Here the Archive examines the government's evidence, as opposed to its legal arguments and justifications, as to why it wanted the Department of Defense study to remain shrouded in a cloak of secrecy, with a detailed commentary with documents from the 11 and 17 separate claims.
Please note that this examination of evidence is in no way intended to bypass or moot the legal arguments in this first amendment case. The Supreme Court decided against the government's demand for the right to impose prior restraint on newspapers intending to publish leaked secret documents and news reports based upon them. The legal principles are both important and sound. Going before the Courts, however, both the New York Times and the Washington Post, contended that they were not claiming exemption from all prior restraints, but rather that the U.S. government's claim was not strong enough to justify Court action to protect the secrecy of the documents. Nevertheless, the U.S. government asserted that the information in the Pentagon Papers was indeed so sensitive that in fact a prior restraint was fully justified.
A few words are in order at the outset about the government briefs setting out the evidence, the core of which is found in two key documents. The Griswold secret brief (annotated "Reviewed for Declassification" with dates) is the capstone document. It continues to have deletions in it to this day. As Griswold recounted the process in the oral argument, this brief identified the 11 items or sections of the Pentagon Papers disclosure of which would cause irreparable damage to U.S. national security. We have commented upon each of the 11 items in the brief and attached the documents involved so readers may judge for themselves.
The second document is a "Special Appendix" submitted on June 21, 1971 to the United States Court of Appeals for the Second Circuit by the U.S. government. The appendix makes a set of allegations regarding evidence drawn from the testimony of several U.S. officials who appeared in New York court hearings, followed by claims about the impact on current military operations of publication of the Pentagon Papers. The heart of this document is a list of seventeen references to Pentagon Papers material each with an explanation of how their publication would reveal secrets of great import. That the U.S. government considered this a vital part of its claim is demonstrated by the fact that Solicitor General Griswold included the same items in his "Supplemental List" to the Supreme Court and also separately submitted the "Special Appendix" document in addition to his court briefs. In this examination of the secret brief, we have identified and commented on each of the 17 items in the government's "Special Appendix" to the Second Circuit.

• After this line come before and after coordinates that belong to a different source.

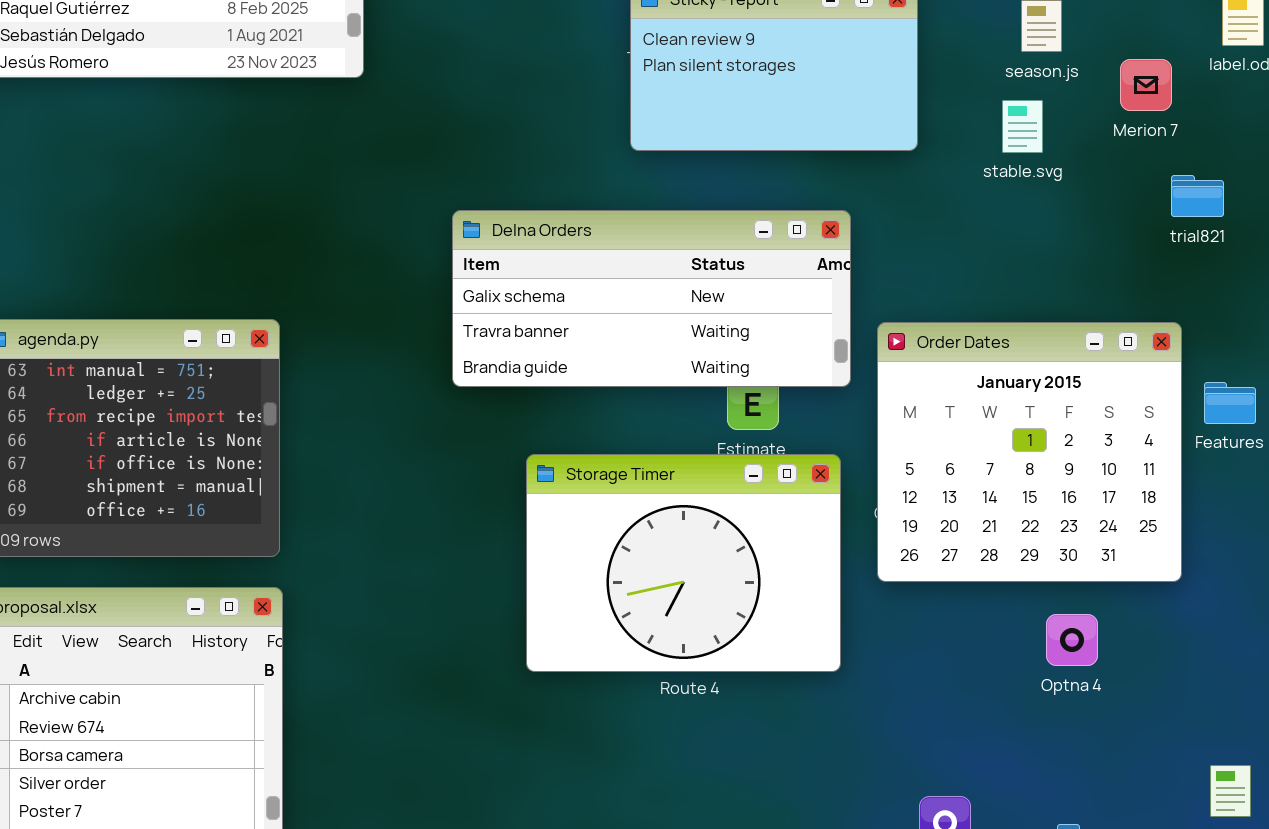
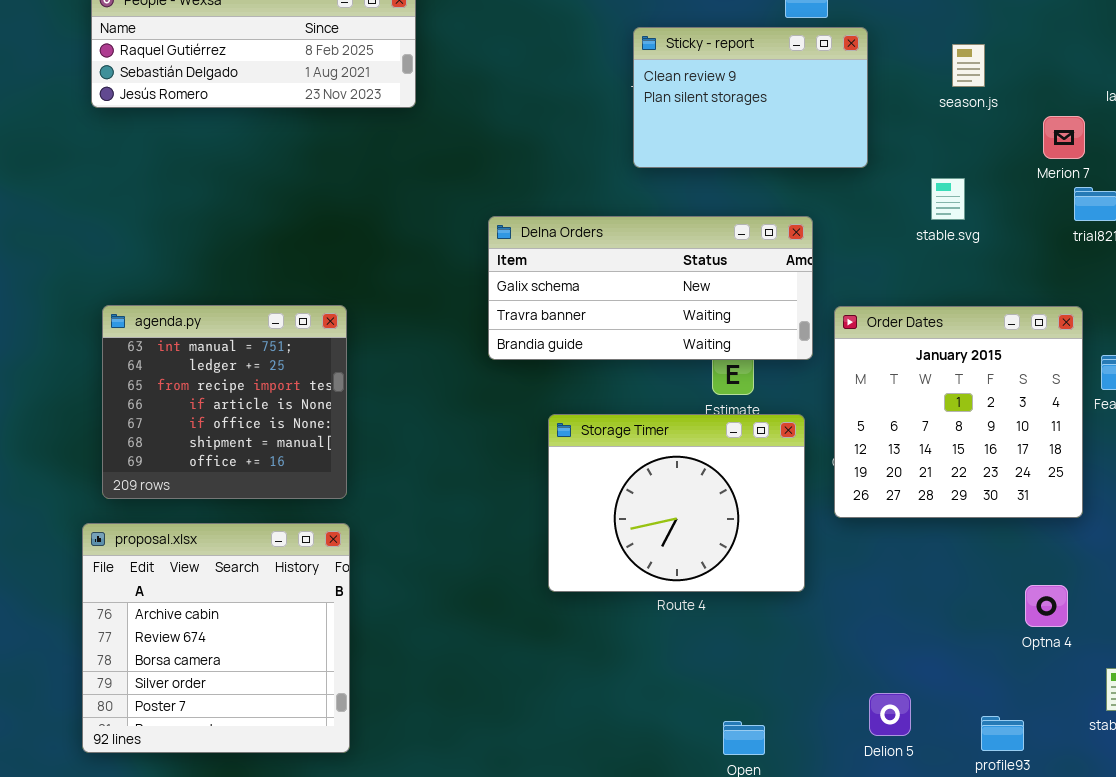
Merion 7: [1120,59,1172,111] -> [1043,116,1085,159], moved
stable.svg: [1002,100,1043,153] -> [931,178,965,220], moved
Optna 4: [1046,614,1098,666] -> [1025,585,1068,627], moved

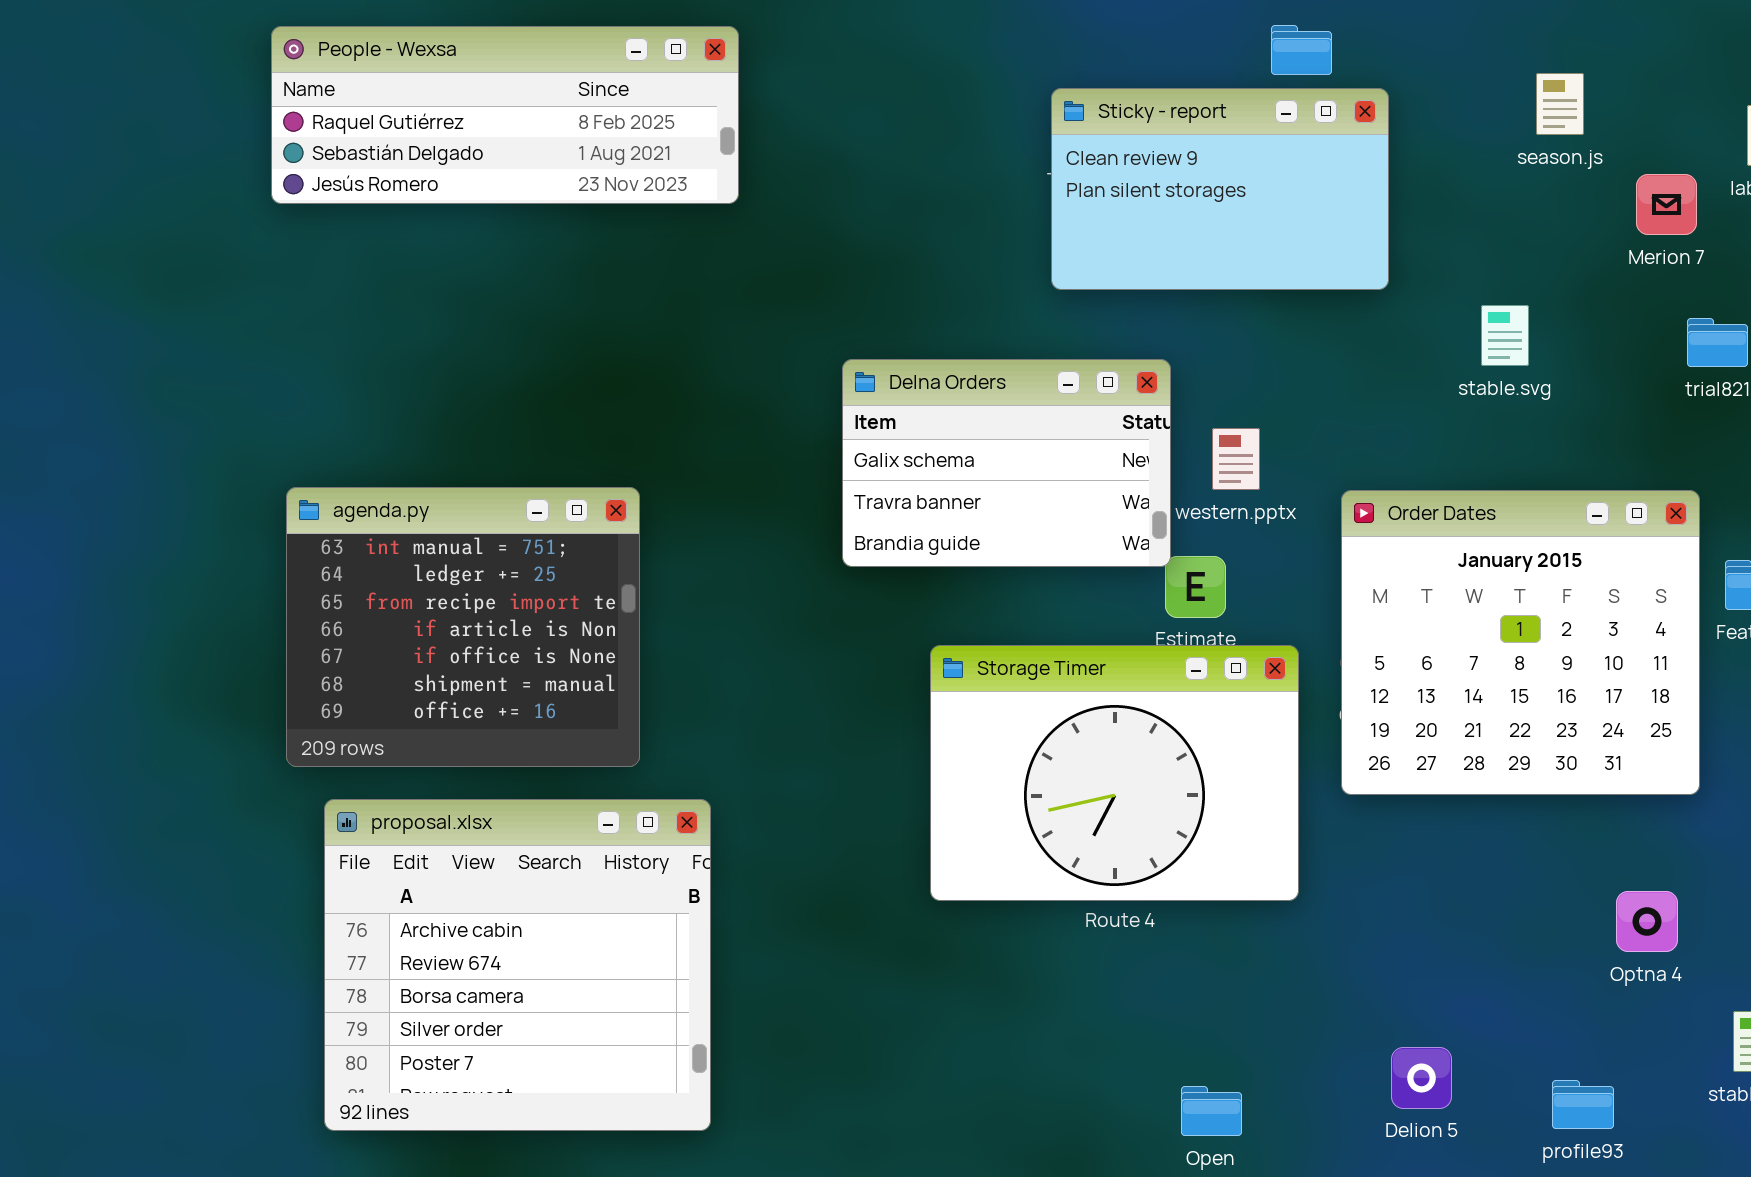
season.js: [952,44,985,87] -> [1536,73,1584,135], moved
Merion 7: [1043,116,1085,159] -> [1636,174,1697,235], moved
Delna Orders: [488,216,813,360] -> [842,359,1171,567], resized
proposal.xlsx: [82,523,350,753] -> [324,799,711,1131], moved

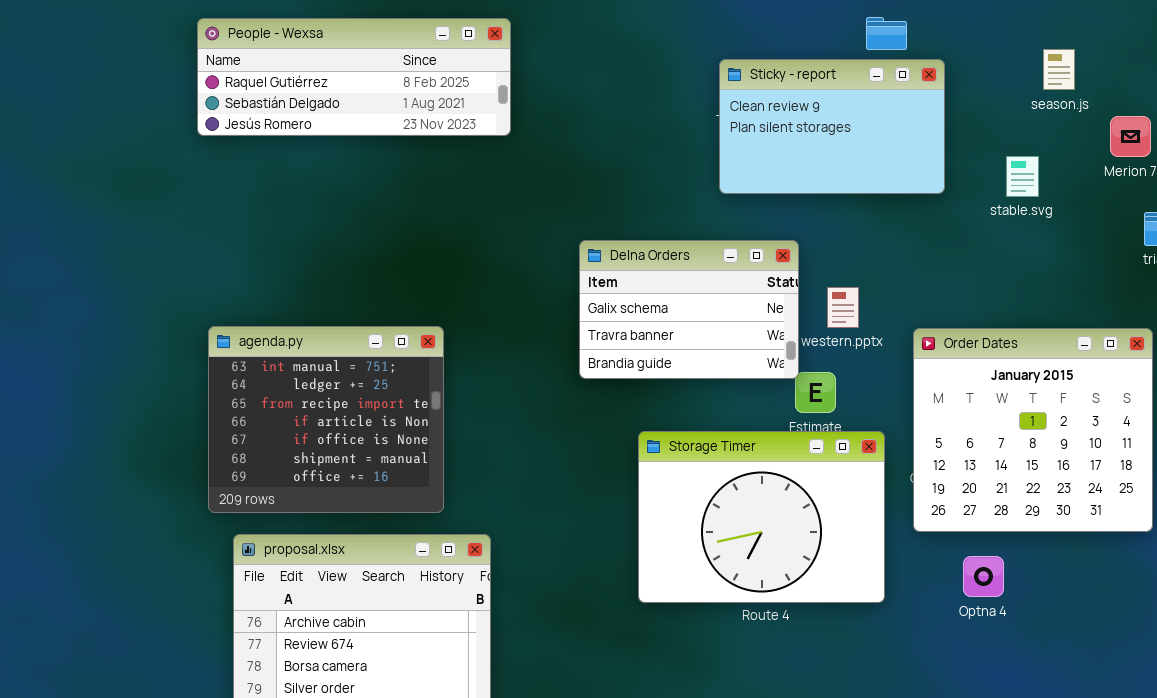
stable.svg: [1481,305,1529,366] -> [1006,156,1039,197], moved
Optna 4: [1616,891,1678,952] -> [963,556,1004,597], moved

One note on the items in this collection: In the course of the court case on the Pentagon Papers the U.S. government promised to do its own declassification review of the study. It did so, and exercised free reign on decisions to delete material from its edition, which was published as a document of the House Armed Services Committee in 1972. In connection with the "Special Appendix" documents we have made an effort to reproduce the items from the government edition of the Pentagon Papers unless the materials were so lengthy this was not practical. Where material from the government edition appears, that means the United States Government, in its own declassification decisions made in 1971, in the immediate aftermath of the Pentagon Papers court case, did not feel the item in question was sensitive enough to keep secret. In cases where material has been deleted from the House Armed Services Committee edition, the deletion is reproduced along with the relevant page or pages of the Senator Mike Gravel edition of the Pentagon Papers so that the reader can see exactly what the deletions were.